Central and state governments should make collaborative efforts to bring down fuel taxes and it will help in controlling inflation and revive the consumption cycle, says newly elected President of the Confederation of Indian Industry (CII) Sanjiv Bajaj, in an exclusive interaction with Fortune India.
"In the last few years, when the oil prices were down, fuel taxes have been increased in the country. So CII would like to suggest to the central and state governments to take collaborative efforts in cutting taxes for a period. It will start the consumption cycle again," he says.
Bajaj says India has the potential to become the manufacturing hub of the world in the next 4-5 years as the geopolitical tussle of China and the West opens up a tremendous opportunity to India.
CII projects a GDP growth of 7.4%-8.2% in FY23. The immediate challenge before the country is the influx of war in Ukraine, says Bajaj. "What hurt the common man at this point of time are the fuel price hike and food prices. We are seeing forecasts of a normal monsoon. It means hopefully the food price issue will be addressed reasonably soon. But the fuel price remains an issue," he elaborates.
Bajaj suggests the collaborative model of central-state governments for fuel tax fixing can be like that of GST council. "GST council has worked well despite the political differences outside. The periodicity at which the council meets, and the items they take up and clear together are impressive," he says.
Consumption will drive demand and lead to higher production and new capacity creation, he says. "In a way, we are fortunate in the last two decades that a very strong component of India's GDP is the domestic consumption. We need to support it," he adds. India's GDP can grow to $9 trillion by 2031, and $40 trillion by 2047, from the current $3 trillion, he adds.
In the medium term, CII will recommend a few more sectors to include in the PLI scheme for expanding the export potential to attract foreign investment. Some of the segments like footwear, leather manufacturing and tourism are job creators, says Bajaj. The employment linked incentive for this kind of sector will help move the consumption cycle, he adds.

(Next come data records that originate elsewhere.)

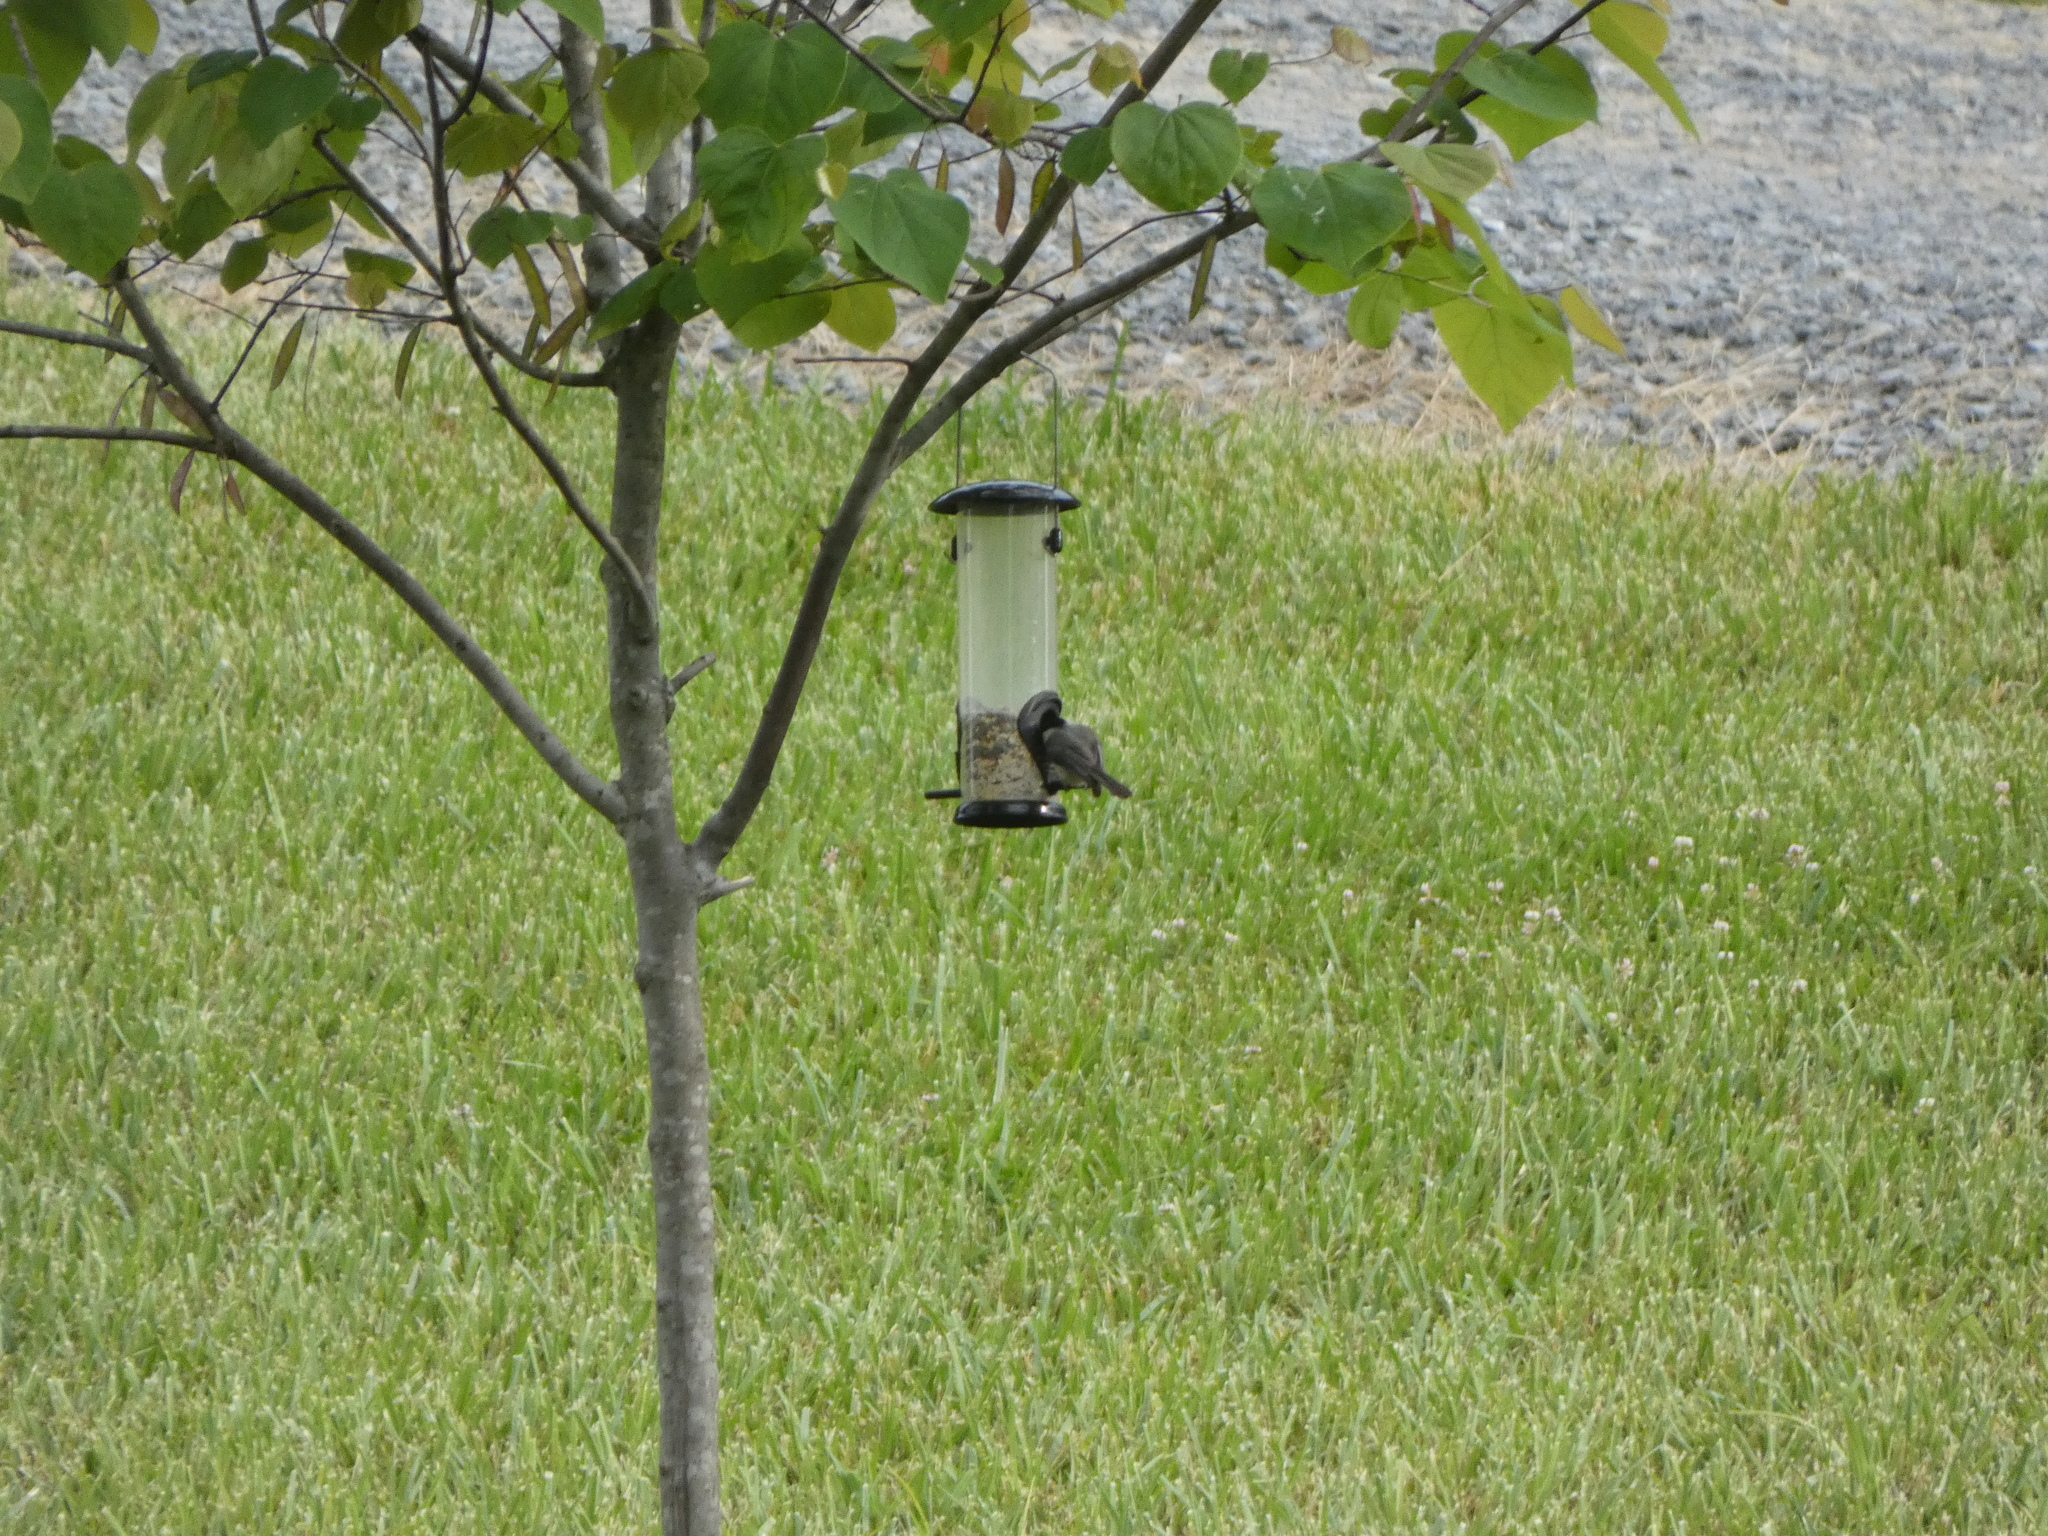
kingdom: Animalia
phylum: Chordata
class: Aves
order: Passeriformes
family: Paridae
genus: Poecile
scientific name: Poecile carolinensis
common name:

The export will be another significant area that will help in boosting the economy, he says. "The country is signing sensible and thoughtful FTAs, protecting our legitimate interests. For instance, in the FTA with the UAE, there is a clause of "melt and pour" for steel exports to qualify as domestically produced products from either country. It is essential to prevent misuse of the agreement by third countries. The UAE has also agreed to facilitate market access and regulatory approval within 90 days for Indian pharmaceutical products and medical products," he says.
There is a continuous review mechanism for FTAs, recognising that the world is changing, Bajaj says. India recently signed FTA with Australia. There is also an early harvest agreement with the UK. "We have confidence and experience, access to capital and large R&D capabilities to significantly ramp up exports. The geopolitical situation has opened a window for attracting foreign capital and becoming the manufacturing hub of the world," Bajaj says.
Bajaj says the government is encouraging companies to tell what they need and then unleash the animal spirit. "If we don't leverage ourselves in this window of 4-5 years, some other countries will do. The world will not wait. The days of distant sourcing are gone. It was not replaced by near sourcing, but sure sourcing. India can give greater confidence, comfort and security to the world," he adds.